The U.S. Federal Reserve should shore up its ability to fight economic downturns by committing to let inflation run above 2% “in good times,” a top policymaker said on Monday.
The comments by Eric Rosengren, president of the Boston Fed, echoed remarks made earlier in the day by another Fed policymaker who cited the U.S. economy’s falling a bit short on the central bank’s inflation target as a problem. The Fed’s preferred inflation measure, the core personal consumption expenditures (PCE) price index, is currently at 1.8%.
Rosengren said he supports an approach that would see the Fed, which is “forced to accept” inflation below its 2% target during recessions, commit to achieve above-2% inflation “in good times.” Policymakers, for instance, could target a range of 1.5-2.5%.
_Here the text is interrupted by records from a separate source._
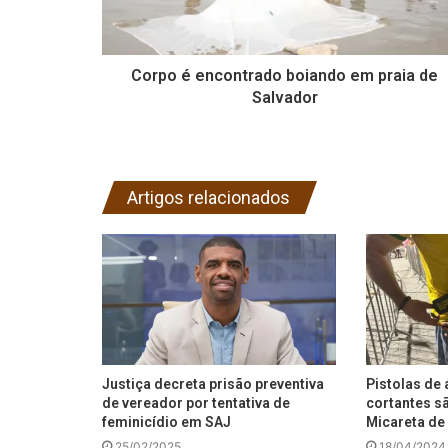
Corpo é encontrado boiando em praia de
Salvador
Artigos relacionados
Justiça decreta prisão preventiva
Pistolas de 
de vereador por tentativa de
cortantes s
feminicídio em SAJ
Micareta de 
25/02/2025
18/04/2024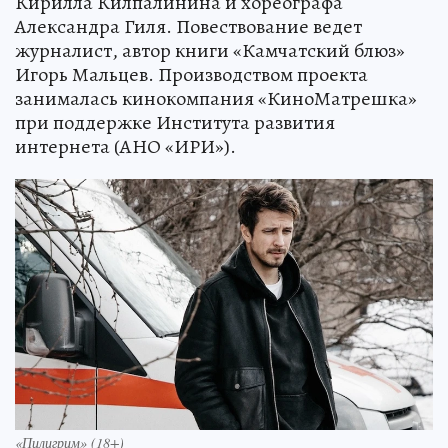
Кирилла Килпалинина и хореографа
Александра Гиля. Повествование ведет
журналист, автор книги «Камчатский блюз»
Игорь Мальцев. Производством проекта
занималась кинокомпания «КиноМатрешка»
при поддержке Института развития
интернета (АНО «ИРИ»).
«Пилигрим» (18+)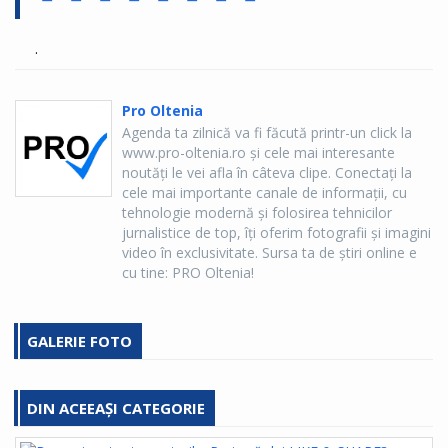
.
Pro Oltenia
Agenda ta zilnică va fi făcută printr-un click la
www.pro-oltenia.ro şi cele mai interesante
noutăţi le vei afla în câteva clipe. Conectaţi la
cele mai importante canale de informaţii, cu
tehnologie modernă şi folosirea tehnicilor
jurnalistice de top, îţi oferim fotografii şi imagini
video în exclusivitate. Sursa ta de ştiri online e
cu tine: PRO Oltenia!
GALERIE FOTO
DIN ACEEAȘI CATEGORIE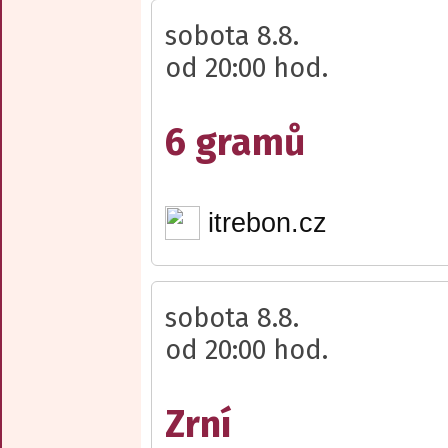
sobota 8.8.
od 20:00 hod.
6 gramů
itrebon.cz
sobota 8.8.
od 20:00 hod.
Zrní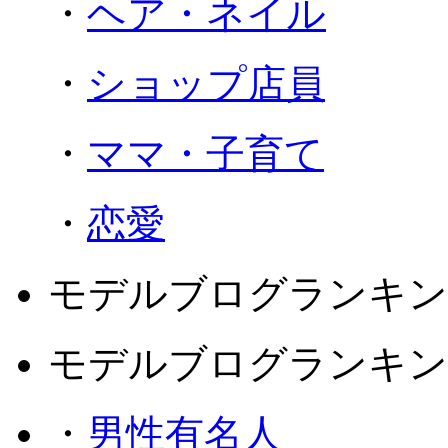
・
ヘア・ネイル
・
ショップ店員
・
ママ・子育て
・
恋愛
モデルブログランキン
モデルブログランキン
・
男性有名人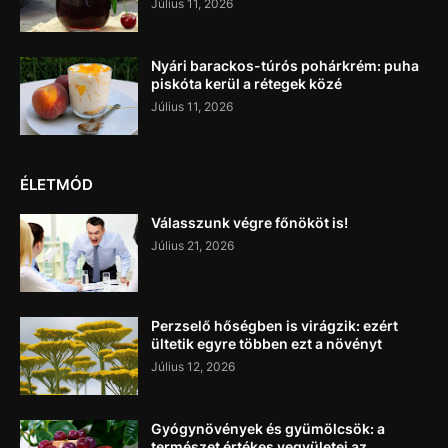
Július 11, 2026
Nyári barackos-túrós pohárkrém: puha
piskóta kerül a rétegek közé
Július 11, 2026
ÉLETMÓD
Válasszunk végre főnököt is!
Július 21, 2026
Perzselő hőségben is virágzik: ezért
ültetik egyre többen ezt a növényt
Július 12, 2026
Gyógynövények és gyümölcsök: a
természet értékes vegyületei az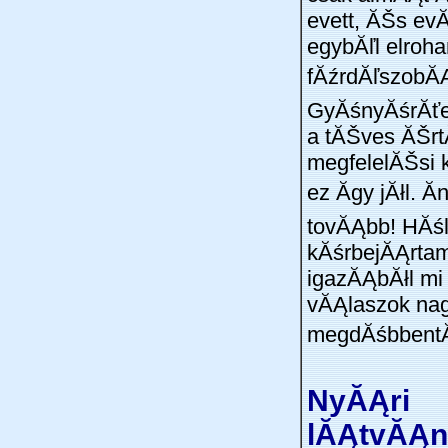
evett, ĂŠs ev
egybĂľl elroha
fĂźrdĂľszobĂ
GyĂśnyĂśrĂťen,
a tĂŠves ĂŠrt
megfelelĂŠsi 
ez Ă­gy jĂłl. Ă
tovĂĄbb! HĂśl
kĂśrbejĂĄrta
igazĂĄbĂłl mi i
vĂĄlaszok na
megdĂśbbent
NyĂĄri
lĂĄtvĂĄ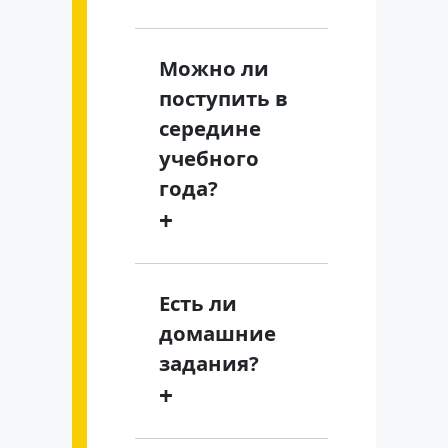
Можно ли
поступить в
середине
учебного
года?
+
Есть ли
домашние
задания?
+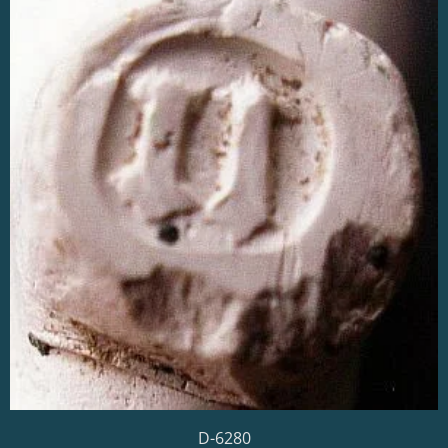
D-6280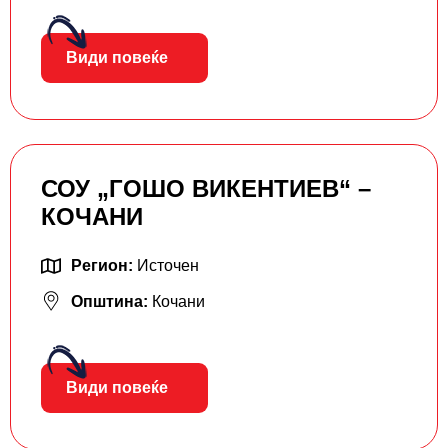
Види повеќе
СОУ „ГОШО ВИКЕНТИЕВ“ –
КОЧАНИ
Регион:
Источен
Општина:
Кочани
Види повеќе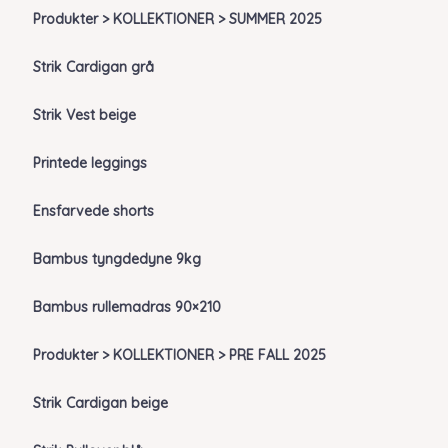
Produkter > KOLLEKTIONER > SUMMER 2025
Strik Cardigan grå
Strik Vest beige
Printede leggings
Ensfarvede shorts
Bambus tyngdedyne 9kg
Bambus rullemadras 90×210
Produkter > KOLLEKTIONER > PRE FALL 2025
Strik Cardigan beige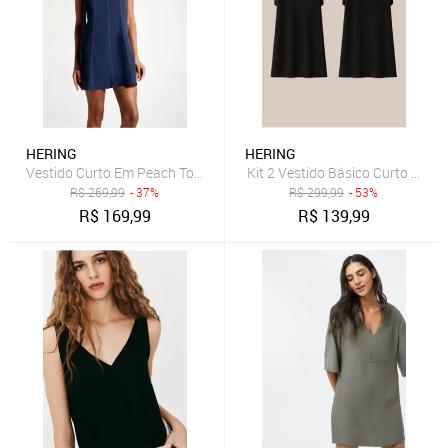
HERING
HERING
Vestido Curto Em Peach Touch Hering
Kit 2 Vestido Básico Curto Text
R$
269,99
- 37%
R$
299,99
- 53%
R$
169,99
R$
139,99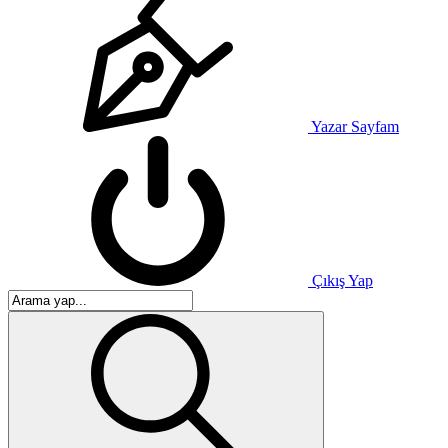
Yazar Sayfam
Çıkış Yap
“My own preference would be an inflation range,” because hitting the current target will only get harder with rates as low as they are, Rosengren said at Davidson College in North Carolina. “Even though we’re only missing by a little bit it actually does matter if you miss by a little bit on a regular basis.”
The remarks come ahead of a broad policy review being conducted by the Fed this year. How the Fed meets its inflation target is one of the key topics.
The president of the Chicago Fed, Charles Evans, said earlier on Monday that the U.S. central bank should embrace inflation above its target half the time and consider cutting rates if prices do not rise as fast as expected. Evans said the Fed will need to consider alternative inflation policy proposals before coming to conclusions about what changes to make.
Rosengren and Evans both vote as members of the Fed’s policy-setting committee this year.
Some policymakers and analysts think the Fed is better equipped to respond to upward spikes in prices than to persistently low readings because policymakers have relatively little room to cut rates. The Fed now targets short-term rates from 2.25-2.50%.
The Fed, which adopted the 2% inflation aim in 2012, calls its current target “symmetric,” meaning it is not a cap. In practice, people have seen the figure as a “ceiling,” and prices have typically grown less than 2% per year, Rosengren said. The Fed has kept rates steady this year after raising them four times in 2018. One reason is policymakers want evidence that inflation will stay around 2%.
Alternatives to the Fed’s current approach, including the one endorsed by Rosengren and others discussed by his colleagues, come with their own risks, including the possibility that the public might not believe the Fed will keep prices in line with their target growth.